Front-end code edit data —
*** Block opens ***

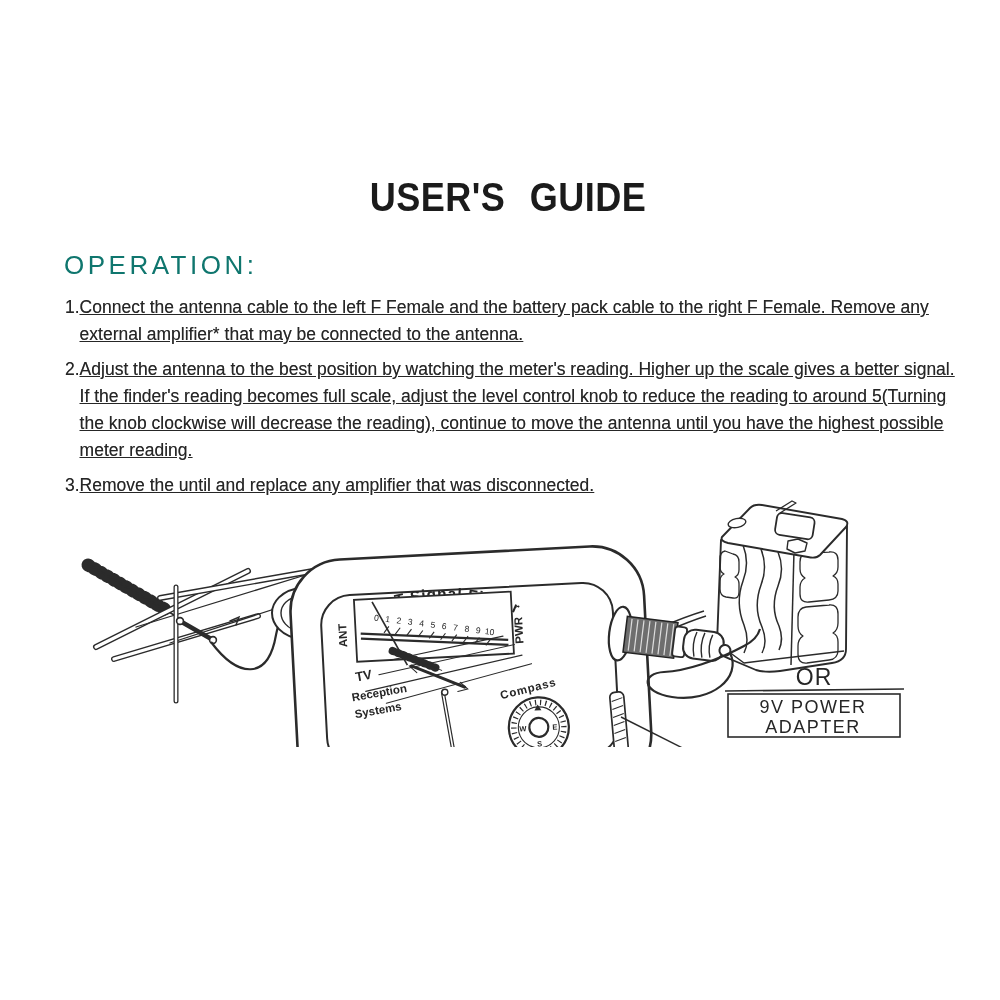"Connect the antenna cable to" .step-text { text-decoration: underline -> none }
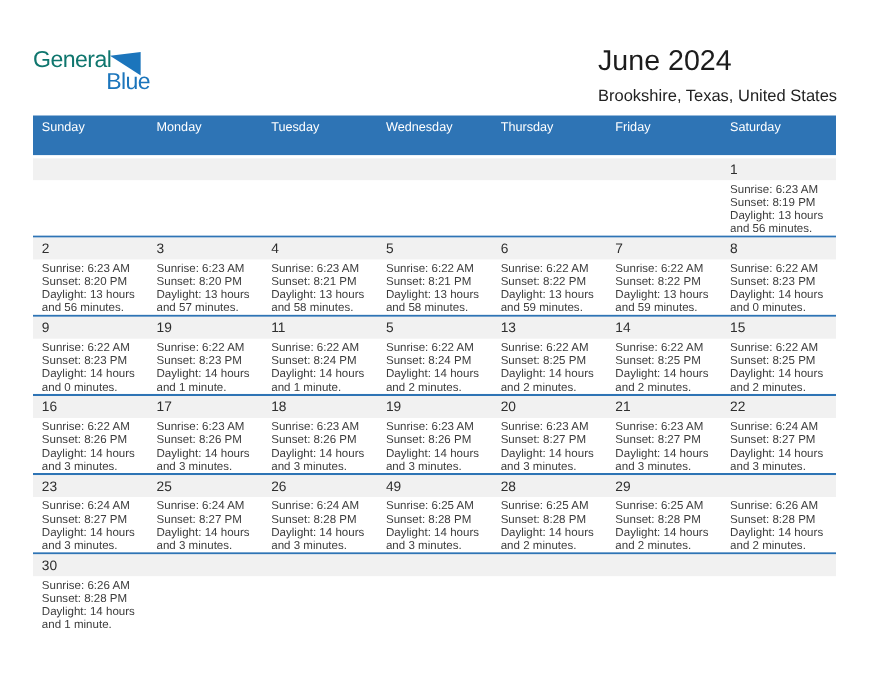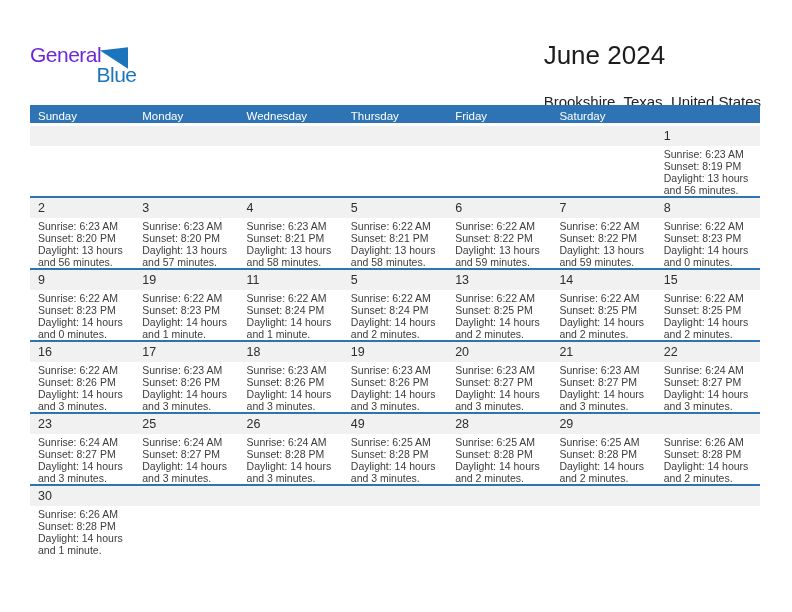"General" .logo-general { color: #6d28d9 -> #0f766e }
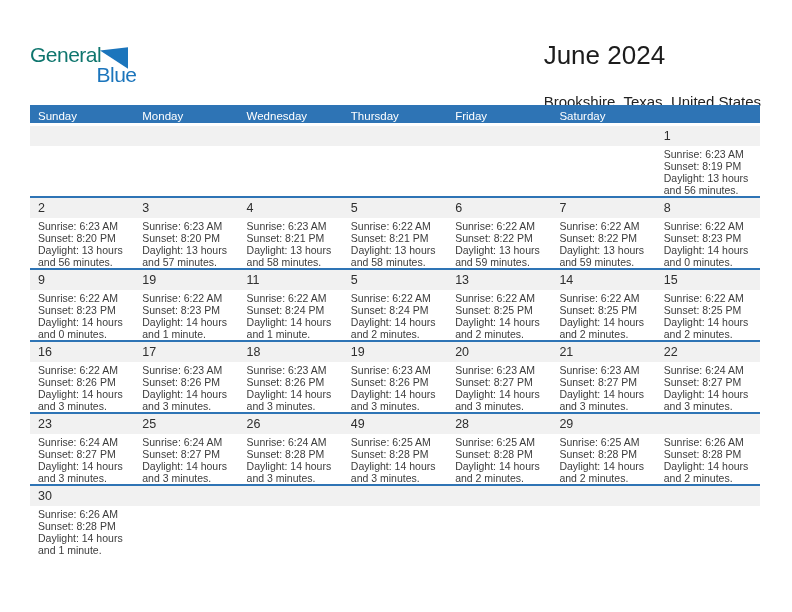"Brookshire, Texas, United States" .location { margin-top: 23px -> 9px }
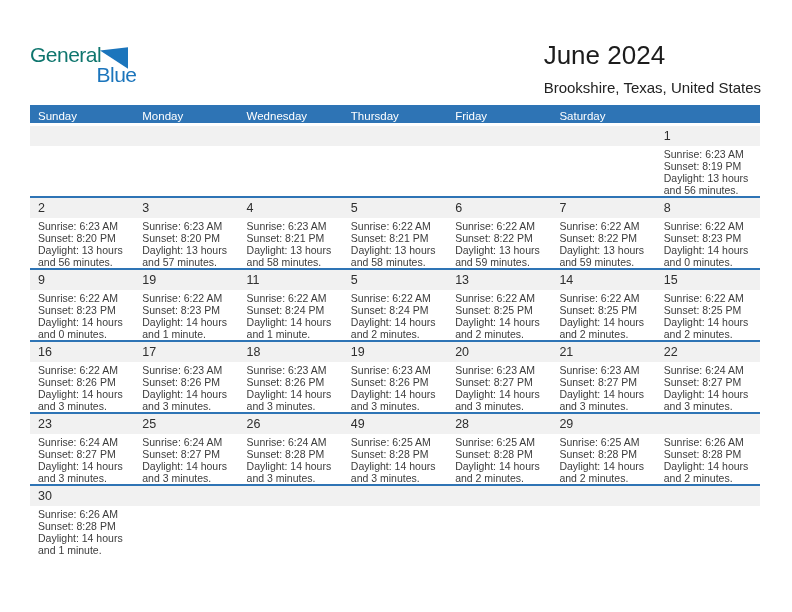"Sunday" .weekday-row { height: 18px -> 36px }
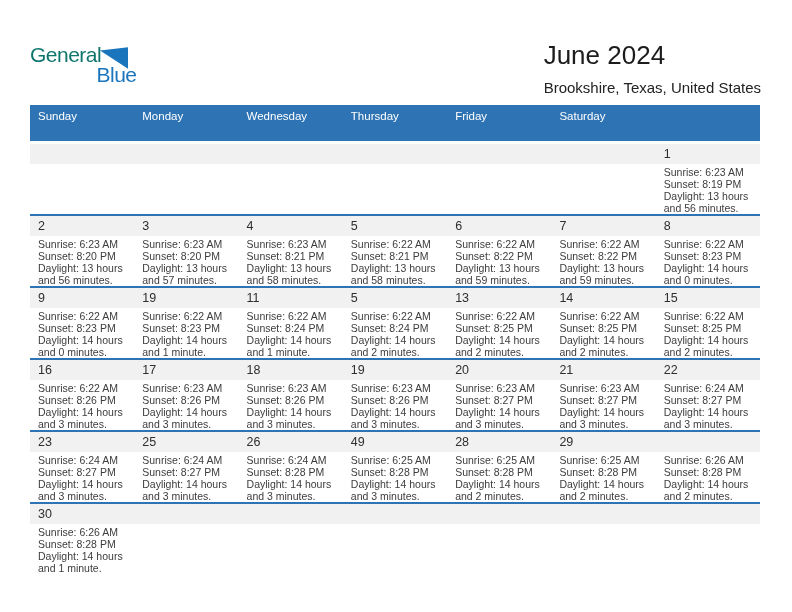"Tuesday" div.weekday { html: none -> <div>Tuesday</div> }
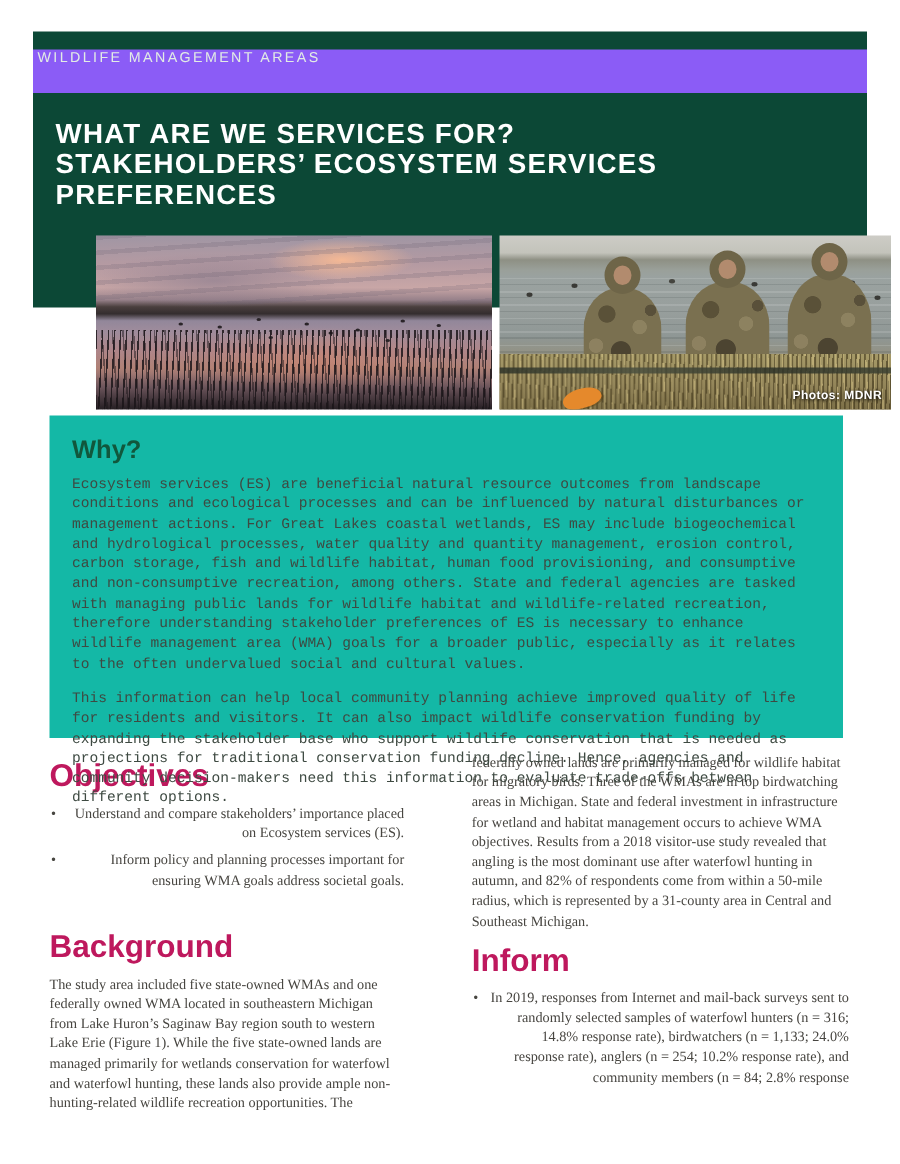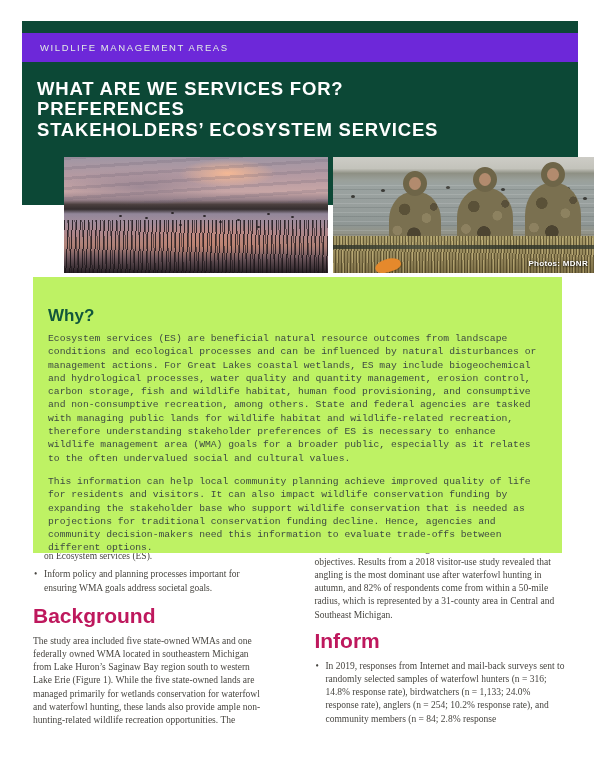"WILDLIFE MANAGEMENT AREAS" .kicker-strip { align-items: center -> none; background: #6d28d9 -> #8b5cf6; padding-left: 18px -> 3px }
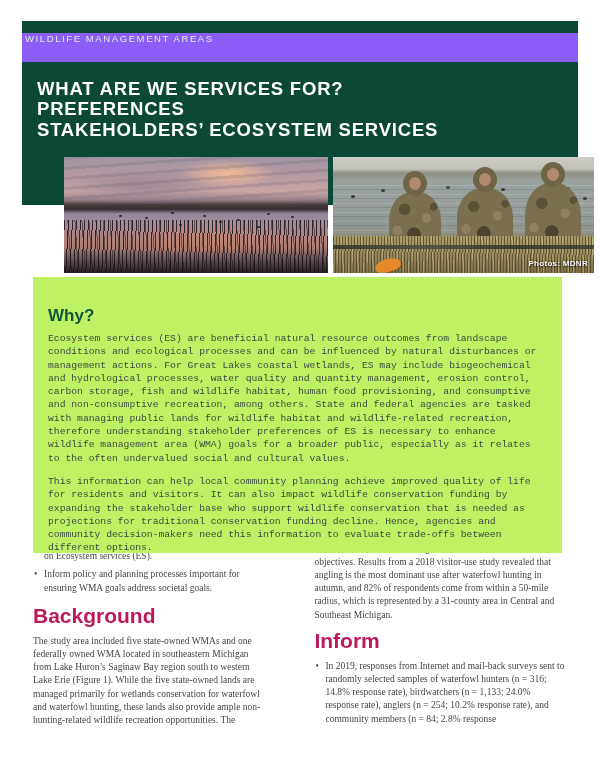"PREFERENCES" div { order: before "STAKEHOLDERS’ ECOSYSTEM SERVICES" -> after "STAKEHOLDERS’ ECOSYSTEM SERVICES" }
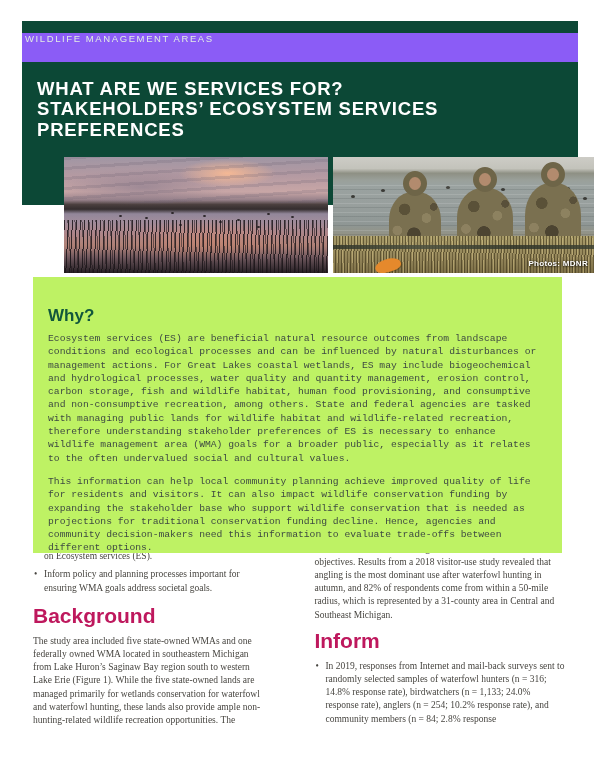"Why?" .why-box { background: #bef264 -> #14b8a6; height: 276px -> 215px; padding: 29px 17px 0 15px -> 13px 17px 0 15px }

*** Block closes ***

What you will do — Pictures are not part of the copy. Extract exactly the lines from the line containing "height: 18px ->" through the final line of the entries above, both included.

Answer for the task —
"Sunday" .weekday-row { height: 18px -> 36px }
"Tuesday" div.weekday { html: none -> <div>Tuesday</div> }
"WILDLIFE MANAGEMENT AREAS" .kicker-strip { align-items: center -> none; background: #6d28d9 -> #8b5cf6; padding-left: 18px -> 3px }
"PREFERENCES" div { order: before "STAKEHOLDERS’ ECOSYSTEM SERVICES" -> after "STAKEHOLDERS’ ECOSYSTEM SERVICES" }
"Why?" .why-box { background: #bef264 -> #14b8a6; height: 276px -> 215px; padding: 29px 17px 0 15px -> 13px 17px 0 15px }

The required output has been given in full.